Tsi says in order to get Chinese productions distributed in North America and elsewhere, Hollywood faces are needed. “The only way to make it work is to arbitrarily cast a Hollywood actor or two so that U.S. distributors and exhibitors might consider screening them,” he says.

Even though it is China’s first film to reach the $500 million B.O. benchmark and the all-time highest-grossing film in the country, Stephen Chow’s fantasy blockbuster “The Mermaid,” which has a primarily Chinese cast, only had a limited release of 35 screens in the U.S. under Sony’s distribution.

Nevertheless, “The Great Wall” isn’t the first time a Western star has turned up in a Chinese movie. In fact the “Americanization” of Asian productions could be traced back to a 20-minute segment starring Raymond Burr that was edited into the original Japanese “Godzilla” (1954) before it was introduced to American audiences as “Godzilla: King of Monsters!” (1956).

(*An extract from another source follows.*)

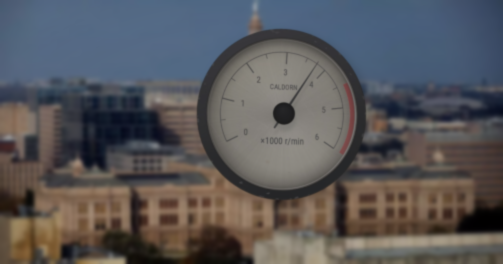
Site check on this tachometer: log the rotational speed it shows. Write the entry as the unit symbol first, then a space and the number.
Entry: rpm 3750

Hong Kong led the trend in the early 2000s as partnerships with U.S. players began. Paul Rudd played an FBI agent in Hong Kong action blockbuster “Gen-Y Cops” (2000), which was produced by Hong Kong’s Media Asia and Regent Entertainment. The film was released in the U.S. in 2002 as “Metal Mayhem.” The 2000 action thriller “China Strike Force,” which had American company Astoria Films on board as one of the production companies alongside Asia’s Golden Harvest, starred Grammy-winning musician Coolio as a drug dealer.

Hong Kong-based Australian actor Gregory Rivers says many Western characters look arbitrary in Asian stories. “Sometimes [the story] doesn’t make sense,” says Rivers, who’s been working on Hong Kong films and TV for nearly 30 years. “Writers [in Asia] were not used to writing Western characters into their stories.”

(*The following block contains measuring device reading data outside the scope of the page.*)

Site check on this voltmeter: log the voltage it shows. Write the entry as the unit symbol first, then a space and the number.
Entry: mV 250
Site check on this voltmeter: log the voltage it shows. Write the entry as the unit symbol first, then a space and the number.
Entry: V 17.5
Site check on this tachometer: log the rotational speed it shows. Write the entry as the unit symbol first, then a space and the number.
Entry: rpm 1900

But when it came to breaking into more and bigger markets, it became inevitable that characters of various nationalities had to be included in Chinese films. As mainland China began to cultivate its commercial cinema more than a decade ago, Donald Sutherland starred in Feng Xiaogang’s comedy “Big Shot’s Funeral” (2001), a collaboration between Columbia Pictures’ Asia arm, based in Hong Kong, and a string of Chinese companies including Huayi Bros.

More Hollywood faces appeared in Chinese productions over the past few years. Christian Bale starred in Zhang’s “The Flowers of War” in 2011. Adrien Brody was cast in Feng’s “Back to 1942” (2012), a Huayi Bros. production that got a U.S. release. Brody returned to China to join Jackie Chan and John Cusack in “Dragon Blade” (2015). Boxing legend Mike Tyson was cast as a crooked property developer in “Ip Man 3” (2015) and had fight scenes with Donnie Yen, who played the title wing chun master.

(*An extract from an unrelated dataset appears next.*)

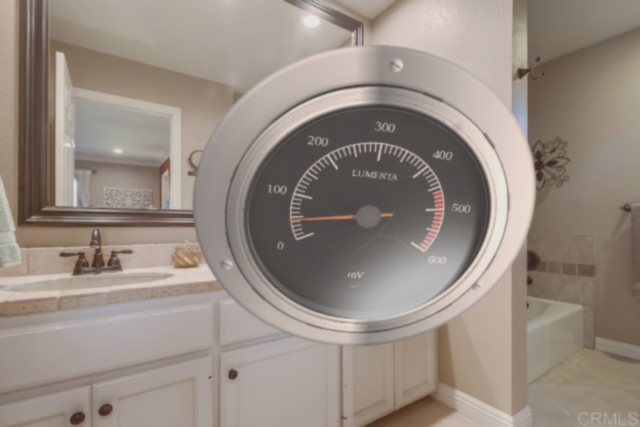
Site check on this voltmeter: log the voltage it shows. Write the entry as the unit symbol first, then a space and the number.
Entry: mV 50
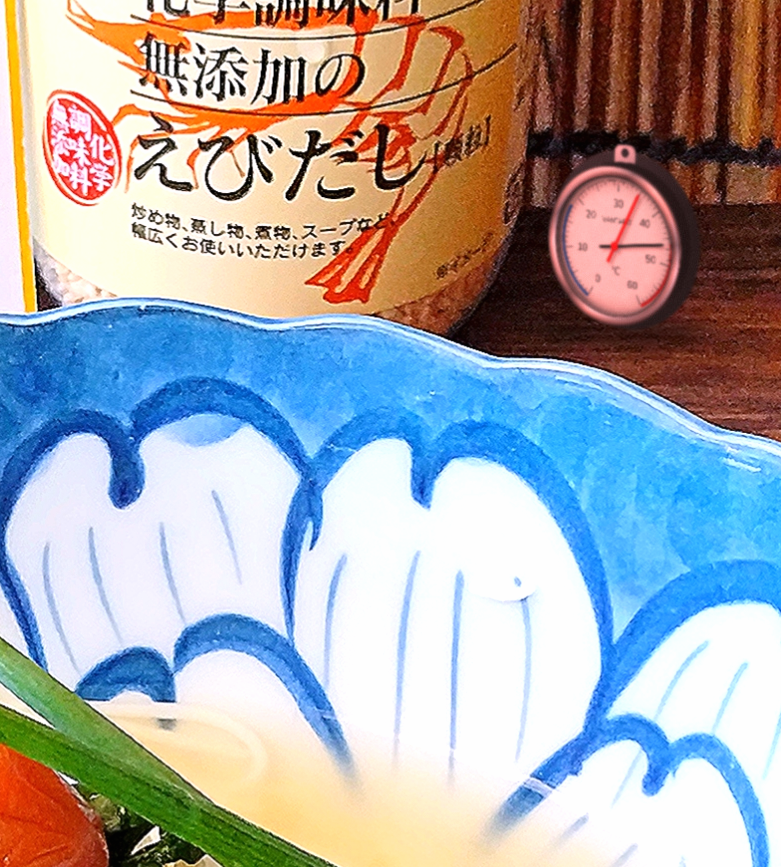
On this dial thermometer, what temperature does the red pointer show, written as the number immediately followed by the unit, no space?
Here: 35°C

But before any conclusion can be drawn about “The Great Wall,” which will be released in China in December and in the U.S. by Universal in February, the casting of Bruce Willis in WWII epic “The Bombing” will get attention first. Jointly backed by the state-operated China Film Group and private investors, “The Bombing” has a reportedly $90 million budget. Willis is joined by Brody and an ensemble Asian cast including Korean star Song Seung-heon, Hong Kong actor-singer Nicholas Tse and mainland actor Liu Ye. It was scheduled for release on Sept. 30 in China.

“You want a movie that hits all markets at the same time and so you want to add a Korean or an American in the cast,” Rivers says. “But sometimes it doesn’t work like that.”